インターネットはまさに広告の宣伝の方法にも大きな影響を与えました。ある会社のテレビCMとインターネット利用に関するアンケートの調査結果によると、テレビCMで URLを見たことや聞いたことがあると答えた人は全体の約80%を占めたものの、そのうち「URLを覚えている」と答えた人は30%を下回る結果となり、もっとも大きな影響力を与えるというテレビCMでさえ、URLを視聴者に覚えてもらうことは困難であることを示す結果となった。


3.現代版の広告塔

一般的に名入れグッズと言えば、ボールペン・メモ帳・ティッシュなどが作られているが、どれも消耗品として使用後は捨てられ名入れのグッズとしては短命に終わることが多い。また、前節で考えたURLなども以前のように直接入力する人は今では殆どいないであろう。かつてのキーホルダーや携帯ストラップなど全盛期の時にはそれなりの効果があったかも知れないが、各携帯キャリアが発売する携帯の形状が二つ折りの端末になってからと言うもの、国内においてはストラップ自体を使用する方も減少しているのが現状である。

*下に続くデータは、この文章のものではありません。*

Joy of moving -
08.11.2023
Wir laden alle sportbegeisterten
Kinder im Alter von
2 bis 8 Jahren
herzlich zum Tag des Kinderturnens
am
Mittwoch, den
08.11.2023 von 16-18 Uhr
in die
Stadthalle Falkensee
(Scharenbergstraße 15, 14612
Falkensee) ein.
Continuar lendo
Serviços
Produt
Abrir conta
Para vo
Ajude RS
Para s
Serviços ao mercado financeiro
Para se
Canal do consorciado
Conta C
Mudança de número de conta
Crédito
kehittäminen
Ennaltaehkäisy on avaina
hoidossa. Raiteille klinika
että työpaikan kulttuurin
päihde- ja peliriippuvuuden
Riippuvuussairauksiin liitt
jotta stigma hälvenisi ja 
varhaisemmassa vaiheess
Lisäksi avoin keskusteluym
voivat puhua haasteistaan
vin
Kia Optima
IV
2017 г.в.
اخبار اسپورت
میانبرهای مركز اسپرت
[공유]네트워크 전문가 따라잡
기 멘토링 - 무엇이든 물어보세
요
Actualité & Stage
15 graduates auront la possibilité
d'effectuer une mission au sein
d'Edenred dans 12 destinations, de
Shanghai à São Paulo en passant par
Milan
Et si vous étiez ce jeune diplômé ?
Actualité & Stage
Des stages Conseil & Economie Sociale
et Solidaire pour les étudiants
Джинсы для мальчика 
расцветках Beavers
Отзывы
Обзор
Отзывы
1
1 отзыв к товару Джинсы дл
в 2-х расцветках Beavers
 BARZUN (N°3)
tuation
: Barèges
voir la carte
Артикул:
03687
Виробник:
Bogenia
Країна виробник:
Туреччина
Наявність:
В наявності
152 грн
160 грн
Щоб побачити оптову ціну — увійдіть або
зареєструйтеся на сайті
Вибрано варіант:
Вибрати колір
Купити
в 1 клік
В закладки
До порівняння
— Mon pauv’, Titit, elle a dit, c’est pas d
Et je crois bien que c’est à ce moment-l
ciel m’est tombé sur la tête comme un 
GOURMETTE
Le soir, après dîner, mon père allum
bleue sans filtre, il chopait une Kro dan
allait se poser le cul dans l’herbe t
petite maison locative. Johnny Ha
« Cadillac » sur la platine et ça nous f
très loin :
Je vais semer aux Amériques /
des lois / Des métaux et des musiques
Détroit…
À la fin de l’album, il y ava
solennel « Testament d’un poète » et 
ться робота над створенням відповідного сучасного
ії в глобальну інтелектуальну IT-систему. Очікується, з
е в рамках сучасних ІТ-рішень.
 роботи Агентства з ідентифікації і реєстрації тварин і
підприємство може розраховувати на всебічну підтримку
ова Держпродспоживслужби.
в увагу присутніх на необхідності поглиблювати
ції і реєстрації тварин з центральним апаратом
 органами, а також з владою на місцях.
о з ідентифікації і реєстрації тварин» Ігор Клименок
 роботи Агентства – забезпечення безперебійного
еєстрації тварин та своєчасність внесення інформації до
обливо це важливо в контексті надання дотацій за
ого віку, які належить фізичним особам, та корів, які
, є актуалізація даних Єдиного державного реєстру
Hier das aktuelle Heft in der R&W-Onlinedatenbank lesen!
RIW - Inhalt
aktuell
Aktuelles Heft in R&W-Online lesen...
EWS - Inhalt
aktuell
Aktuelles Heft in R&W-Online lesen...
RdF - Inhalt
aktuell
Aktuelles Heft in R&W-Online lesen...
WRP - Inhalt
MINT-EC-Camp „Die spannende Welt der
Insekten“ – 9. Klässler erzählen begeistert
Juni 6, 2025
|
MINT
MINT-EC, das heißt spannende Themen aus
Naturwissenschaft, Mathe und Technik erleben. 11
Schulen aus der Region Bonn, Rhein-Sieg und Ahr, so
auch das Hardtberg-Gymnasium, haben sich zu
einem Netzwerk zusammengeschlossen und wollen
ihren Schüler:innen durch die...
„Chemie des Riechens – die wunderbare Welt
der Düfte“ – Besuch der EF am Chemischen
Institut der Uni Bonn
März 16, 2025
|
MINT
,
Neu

各企業はノベルティグッズとして費用対効果の高いものを求めるとともに、目新しいもの、サプライズを与えられるものを求め、一方個人としてはより個性的なものを求める傾向の強い現代においては、一企業が作り出すロゴや商品名を入れたグッズは衰退化の一途をたどっていると言える。


4.ロゴや商品名を入れる最適なグッズとは

物があふれている現代においては、タダだからもらうと言うよりは、「これなら使ってみたい」と思わせる商品選択が重要である。ひとつにはターゲットをよく絞り込んで、どんな層に訴求したいのか?その人々のトレンドとは?という最低限のリサーチを元に、只ロゴやマークが印刷しておると言うものよりは全くのオリジナルもしくはアレンジすることが必要と言えるだろう。もちろん作る数量や予算によっても出来ることと出来ないことは在るかも知れないが、ないか作ればいいと言う発想は全くと言って良い程、ナンセンスであろう。どぶにお金を捨てるようなものである。そのくらいなら毎月ではなく一年に一回でもいいので、本当に価値のあるものを制作すべきであろう。